• _WHAT IS BEING ASKED_: Lines holding the string "terms" are the ones to copy; find them all in the data.

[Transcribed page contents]
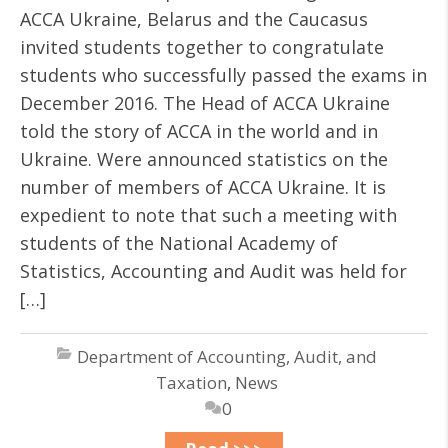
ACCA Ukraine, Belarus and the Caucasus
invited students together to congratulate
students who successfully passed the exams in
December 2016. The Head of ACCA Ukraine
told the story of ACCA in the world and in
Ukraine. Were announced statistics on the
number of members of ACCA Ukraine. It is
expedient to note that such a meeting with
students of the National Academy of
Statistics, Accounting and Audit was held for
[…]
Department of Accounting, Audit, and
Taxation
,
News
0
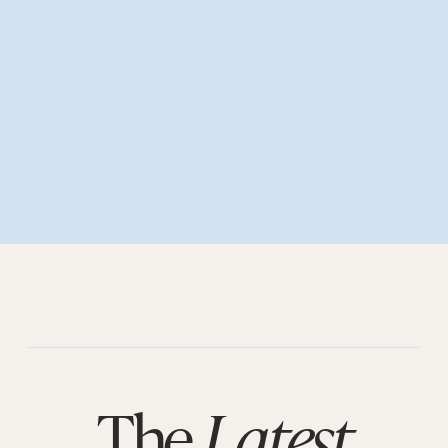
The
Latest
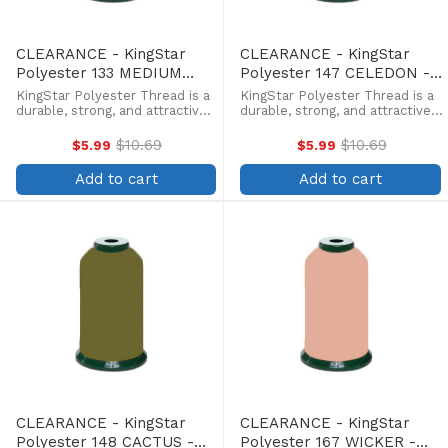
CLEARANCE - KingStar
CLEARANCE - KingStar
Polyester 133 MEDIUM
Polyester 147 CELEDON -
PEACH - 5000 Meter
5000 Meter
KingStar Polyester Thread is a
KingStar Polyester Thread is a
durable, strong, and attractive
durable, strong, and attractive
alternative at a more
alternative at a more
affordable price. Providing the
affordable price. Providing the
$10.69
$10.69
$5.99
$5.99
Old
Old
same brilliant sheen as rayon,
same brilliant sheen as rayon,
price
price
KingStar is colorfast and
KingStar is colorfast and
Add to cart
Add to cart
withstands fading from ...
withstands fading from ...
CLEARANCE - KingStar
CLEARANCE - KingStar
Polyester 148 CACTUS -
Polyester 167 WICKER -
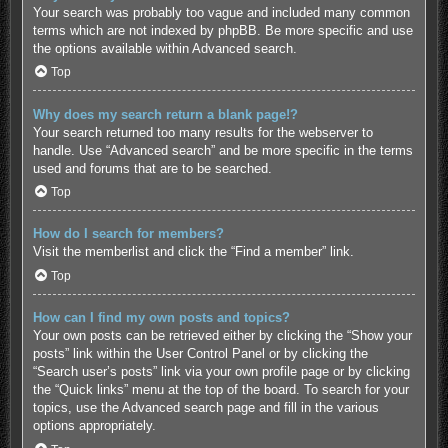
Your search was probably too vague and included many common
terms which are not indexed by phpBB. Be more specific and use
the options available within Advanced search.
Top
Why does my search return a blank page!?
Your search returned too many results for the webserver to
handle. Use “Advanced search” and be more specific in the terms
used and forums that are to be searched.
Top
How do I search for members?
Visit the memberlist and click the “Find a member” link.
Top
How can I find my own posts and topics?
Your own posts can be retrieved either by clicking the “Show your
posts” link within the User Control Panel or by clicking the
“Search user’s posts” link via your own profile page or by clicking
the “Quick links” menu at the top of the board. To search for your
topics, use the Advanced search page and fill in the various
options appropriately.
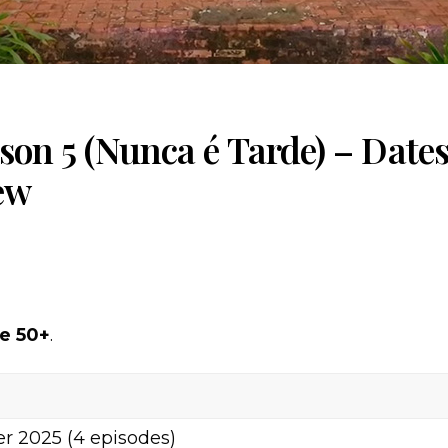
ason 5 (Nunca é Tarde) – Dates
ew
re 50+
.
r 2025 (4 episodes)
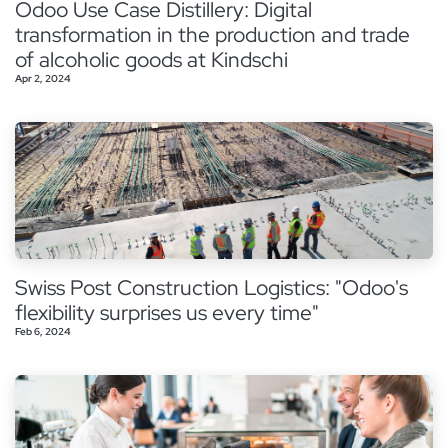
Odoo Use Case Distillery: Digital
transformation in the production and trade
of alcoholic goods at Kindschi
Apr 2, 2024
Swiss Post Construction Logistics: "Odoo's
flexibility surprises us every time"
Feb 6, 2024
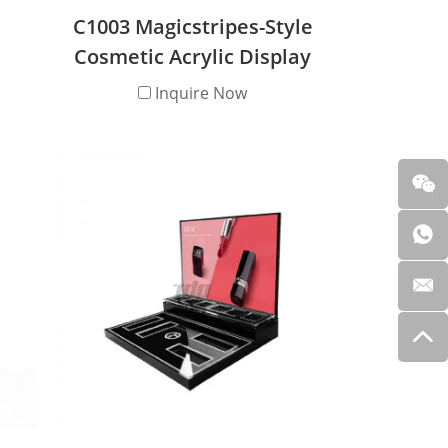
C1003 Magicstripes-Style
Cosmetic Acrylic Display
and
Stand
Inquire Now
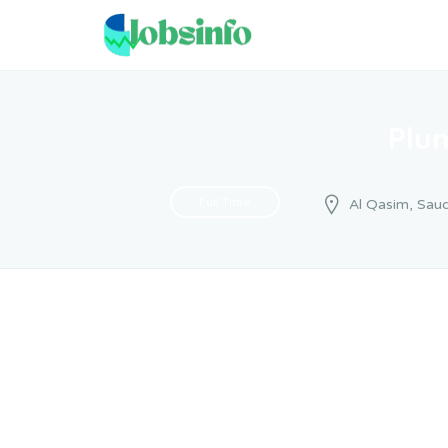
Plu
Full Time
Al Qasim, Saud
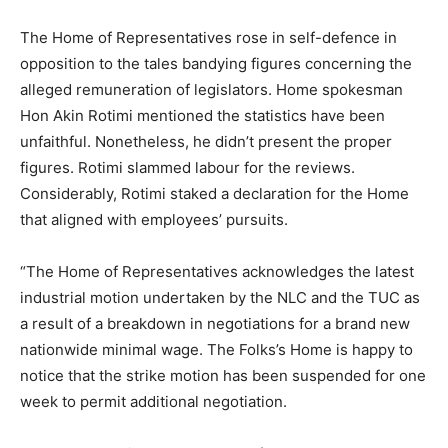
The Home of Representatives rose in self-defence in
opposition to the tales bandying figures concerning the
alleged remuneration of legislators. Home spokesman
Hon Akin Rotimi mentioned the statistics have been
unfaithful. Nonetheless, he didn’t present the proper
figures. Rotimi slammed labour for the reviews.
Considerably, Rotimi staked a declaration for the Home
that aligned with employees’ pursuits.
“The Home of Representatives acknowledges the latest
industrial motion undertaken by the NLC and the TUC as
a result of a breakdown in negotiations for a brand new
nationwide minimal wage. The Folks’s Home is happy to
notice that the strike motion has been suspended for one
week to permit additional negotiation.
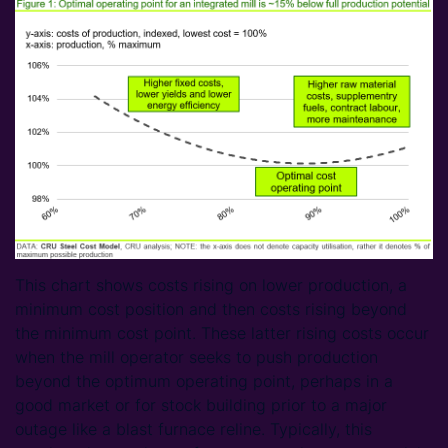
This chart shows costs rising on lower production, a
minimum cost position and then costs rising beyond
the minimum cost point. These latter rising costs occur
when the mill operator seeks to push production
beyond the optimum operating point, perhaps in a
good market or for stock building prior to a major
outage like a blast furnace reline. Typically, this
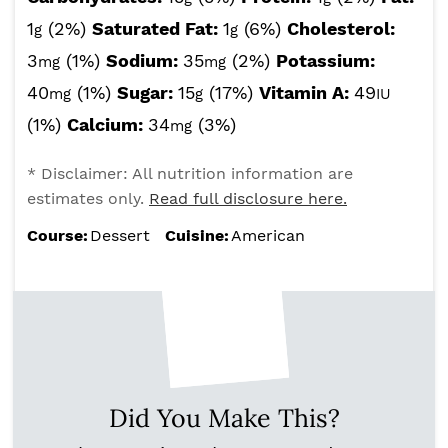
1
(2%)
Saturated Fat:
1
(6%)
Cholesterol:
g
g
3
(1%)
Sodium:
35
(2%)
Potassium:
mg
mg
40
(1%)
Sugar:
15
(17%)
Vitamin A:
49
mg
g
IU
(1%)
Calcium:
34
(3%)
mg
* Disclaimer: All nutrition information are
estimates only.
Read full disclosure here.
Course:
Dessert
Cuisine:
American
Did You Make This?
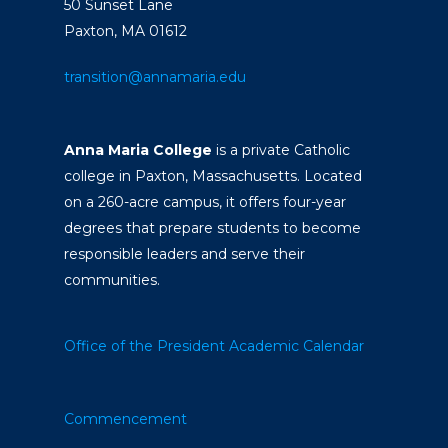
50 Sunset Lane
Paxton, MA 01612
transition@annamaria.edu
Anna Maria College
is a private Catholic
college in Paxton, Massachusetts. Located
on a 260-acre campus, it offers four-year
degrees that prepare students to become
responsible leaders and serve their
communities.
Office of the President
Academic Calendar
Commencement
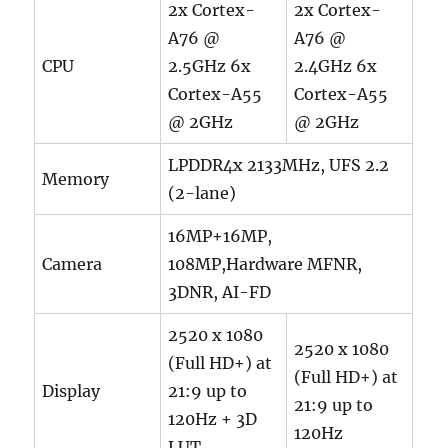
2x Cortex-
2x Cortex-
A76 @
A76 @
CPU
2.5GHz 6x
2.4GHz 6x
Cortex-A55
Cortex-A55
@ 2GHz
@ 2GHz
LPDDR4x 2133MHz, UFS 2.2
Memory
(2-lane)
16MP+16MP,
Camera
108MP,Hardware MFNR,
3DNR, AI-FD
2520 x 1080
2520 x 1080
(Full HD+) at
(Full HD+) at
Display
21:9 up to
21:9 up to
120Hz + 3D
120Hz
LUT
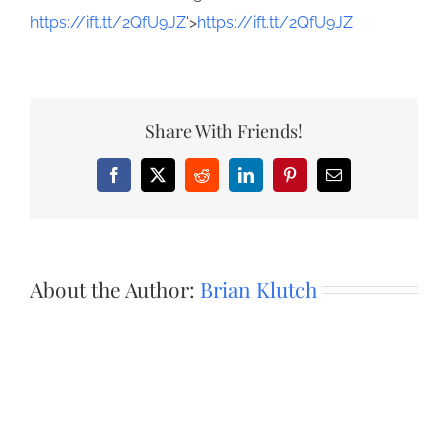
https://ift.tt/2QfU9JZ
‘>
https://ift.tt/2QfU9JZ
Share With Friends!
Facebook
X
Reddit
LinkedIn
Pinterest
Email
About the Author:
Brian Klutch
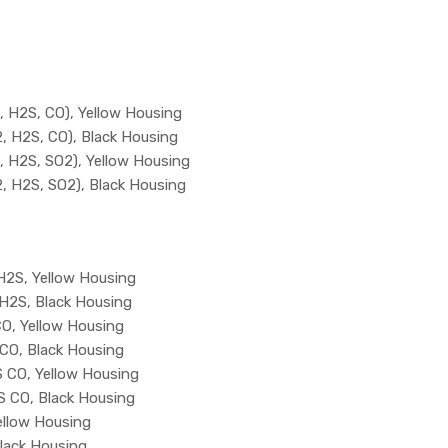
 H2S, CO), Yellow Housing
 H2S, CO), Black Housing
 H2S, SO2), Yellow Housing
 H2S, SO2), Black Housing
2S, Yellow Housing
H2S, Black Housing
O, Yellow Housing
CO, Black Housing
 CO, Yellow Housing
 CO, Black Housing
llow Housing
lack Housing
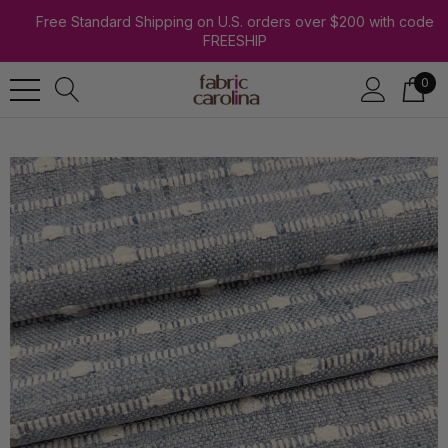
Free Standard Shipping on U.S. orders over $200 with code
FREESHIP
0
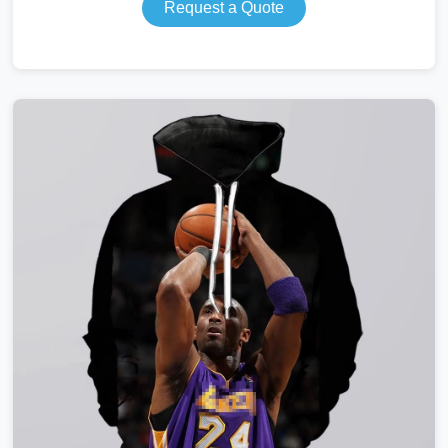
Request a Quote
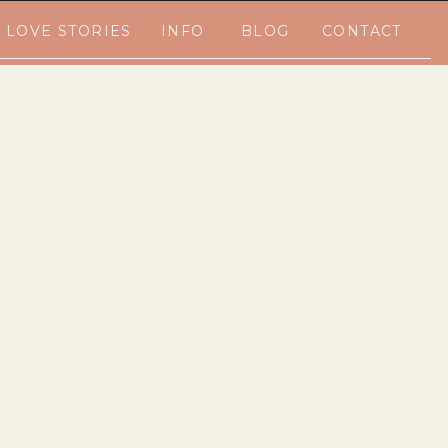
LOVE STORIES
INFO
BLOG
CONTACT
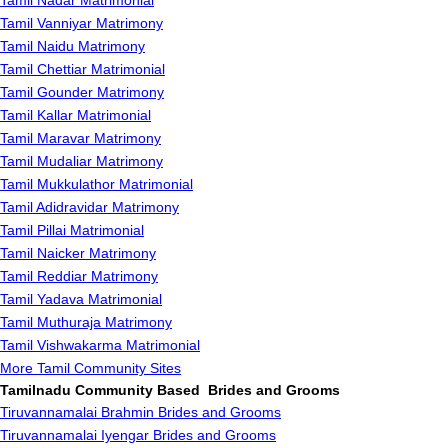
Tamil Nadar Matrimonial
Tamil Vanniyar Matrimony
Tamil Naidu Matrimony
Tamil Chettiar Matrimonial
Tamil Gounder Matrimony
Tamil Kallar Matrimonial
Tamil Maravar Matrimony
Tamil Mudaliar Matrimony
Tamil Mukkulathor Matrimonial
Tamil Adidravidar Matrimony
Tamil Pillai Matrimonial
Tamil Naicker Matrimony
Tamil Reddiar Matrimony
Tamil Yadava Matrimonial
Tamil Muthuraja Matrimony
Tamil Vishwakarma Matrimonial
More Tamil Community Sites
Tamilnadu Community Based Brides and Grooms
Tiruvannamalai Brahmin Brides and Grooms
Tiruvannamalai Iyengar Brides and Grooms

• _ANSWER TO THIS TASK_:
terms which are not indexed by phpBB. Be more specific and use
handle. Use “Advanced search” and be more specific in the terms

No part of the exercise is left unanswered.